Marque n° 3 457 809 de la société Savencia

La déchéance de la marque verbale L’ATELIER DU FROMAGE est prononcée pour les produits et services visés à l’enregistrement, à l’exception des services de vente au détail d’œufs et de produits laitiers. La titulaire a fait un usage sérieux de la marque pour ces services en autorisant son emploi sur un espace spécifique d’un supermarché sous la forme modifiée L’ATELIER DES FROMAGES en lettres blanches sur fond vert. Cet emploi, en ce qu’il désigne un rayon intégré au supermarché, et non un magasin ou un établissement dédié à la vente à la découpe de fromages, ne se rapporte pas à une enseigne.

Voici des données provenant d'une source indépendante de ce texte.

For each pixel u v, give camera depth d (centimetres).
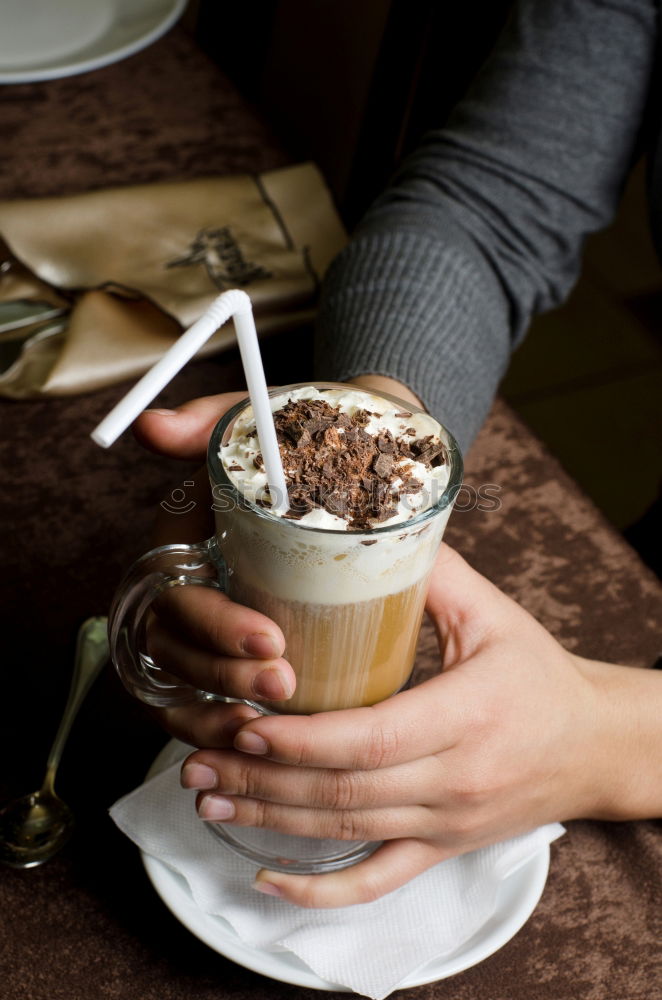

La preuve d’un usage réel, continu et non simplement ponctuel de la marque est rapportée, notamment par une attestation du directeur du supermarché et un article de presse professionnelle faisant état d’un chiffre d’affaires supérieur à un million d’euros. Le défaut de justification du volume d'activité et de chiffres d'affaires réels et précis dégagés par le rayon de vente utilisant la marque contestée est indifférent, dès lors qu'un volume même minime de vente n'est pas de nature à exclure le caractère sérieux de l'usage. En effet, il n’appartient pas au juge appréciant l’usage d’une marque de contrôler la stratégie économique de l’entreprise qui en est titulaire. De même, si l’usage de la marque est resté limité à un seul supermarché et n’a pas été étendu sur le territoire français, il n’a toutefois pas revêtu un caractère purement symbolique, minime ou fictif.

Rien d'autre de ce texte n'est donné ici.